Task item: Only a number is wanted here. Tally the lines of the data that contain "telah".

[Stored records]
################
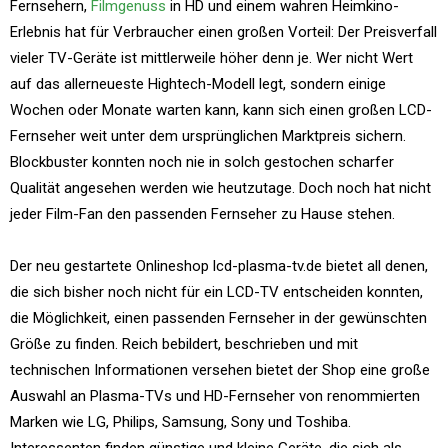
Fernsehern,
Filmgenuss
in HD und einem wahren Heimkino-
Erlebnis hat für Verbraucher einen großen Vorteil: Der Preisverfall
vieler TV-Geräte ist mittlerweile höher denn je. Wer nicht Wert
auf das allerneueste Hightech-Modell legt, sondern einige
Wochen oder Monate warten kann, kann sich einen großen LCD-
Fernseher weit unter dem ursprünglichen Marktpreis sichern.
Blockbuster konnten noch nie in solch gestochen scharfer
Qualität angesehen werden wie heutzutage. Doch noch hat nicht
jeder Film-Fan den passenden Fernseher zu Hause stehen.
Der neu gestartete Onlineshop lcd-plasma-tv.de bietet all denen,
die sich bisher noch nicht für ein LCD-TV entscheiden konnten,
die Möglichkeit, einen passenden Fernseher in der gewünschten
Größe zu finden. Reich bebildert, beschrieben und mit
technischen Informationen versehen bietet der Shop eine große
Auswahl an Plasma-TVs und HD-Fernseher von renommierten
Marken wie LG, Philips, Samsung, Sony und Toshiba.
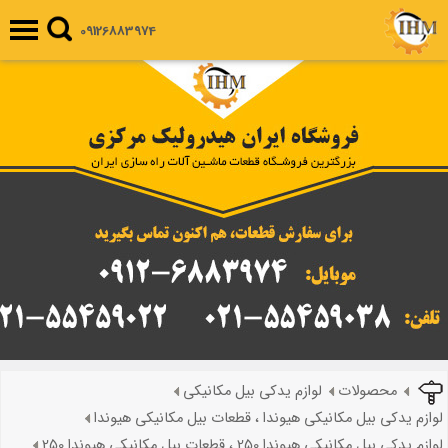
09126883974
محصولات
لوازم یدکی بیل مکانیکی
لوازم یدکی بیل مکانیکی هیوندا ، قطعات بیل مکانیکی هیوندا
لوازم یدکی بیل مکانیکی هیوندا 250 ، قطعات بیل مکانیکی هیوندا 250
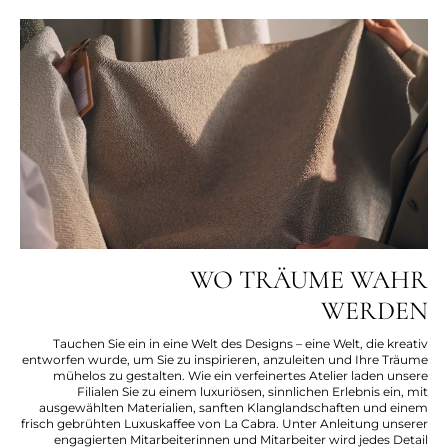
WO TRÄUME WAHR
WERDEN
Tauchen Sie ein in eine Welt des Designs – eine Welt, die kreativ
entworfen wurde, um Sie zu inspirieren, anzuleiten und Ihre Träume
mühelos zu gestalten. Wie ein verfeinertes Atelier laden unsere
Filialen Sie zu einem luxuriösen, sinnlichen Erlebnis ein, mit
ausgewählten Materialien, sanften Klanglandschaften und einem
frisch gebrühten Luxuskaffee von La Cabra. Unter Anleitung unserer
engagierten Mitarbeiterinnen und Mitarbeiter wird jedes Detail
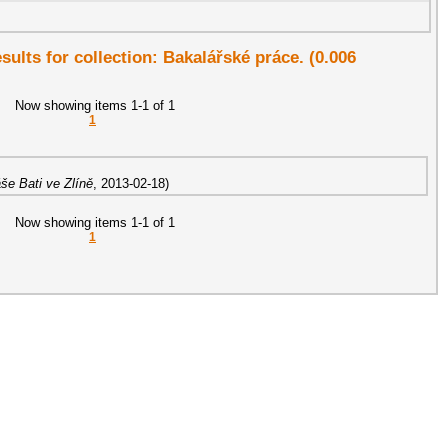
esults for collection: Bakalářské práce. (0.006
Now showing items 1-1 of 1
1
še Bati ve Zlíně
,
2013-02-18
)
Now showing items 1-1 of 1
1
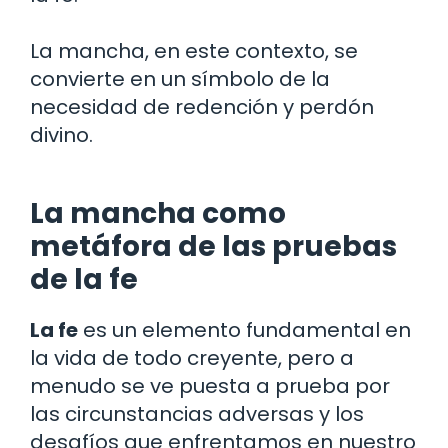
La mancha, en este contexto, se
convierte en un símbolo de la
necesidad de redención y perdón
divino.
La mancha como
metáfora de las pruebas
de la fe
La fe
es un elemento fundamental en
la vida de todo creyente, pero a
menudo se ve puesta a prueba por
las circunstancias adversas y los
desafíos que enfrentamos en nuestro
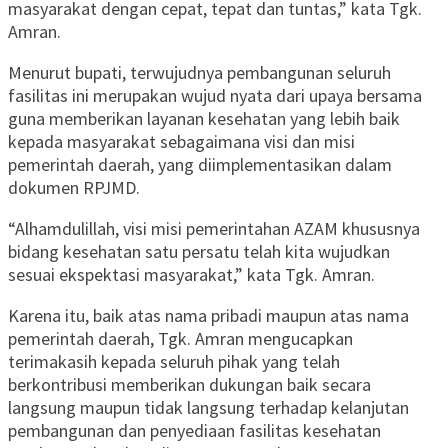
masyarakat dengan cepat, tepat dan tuntas,” kata Tgk.
Amran.
Menurut bupati, terwujudnya pembangunan seluruh
fasilitas ini merupakan wujud nyata dari upaya bersama
guna memberikan layanan kesehatan yang lebih baik
kepada masyarakat sebagaimana visi dan misi
pemerintah daerah, yang diimplementasikan dalam
dokumen RPJMD.
“Alhamdulillah, visi misi pemerintahan AZAM khususnya
bidang kesehatan satu persatu telah kita wujudkan
sesuai ekspektasi masyarakat,” kata Tgk. Amran.
Karena itu, baik atas nama pribadi maupun atas nama
pemerintah daerah, Tgk. Amran mengucapkan
terimakasih kepada seluruh pihak yang telah
berkontribusi memberikan dukungan baik secara
langsung maupun tidak langsung terhadap kelanjutan
pembangunan dan penyediaan fasilitas kesehatan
################
Response below: 2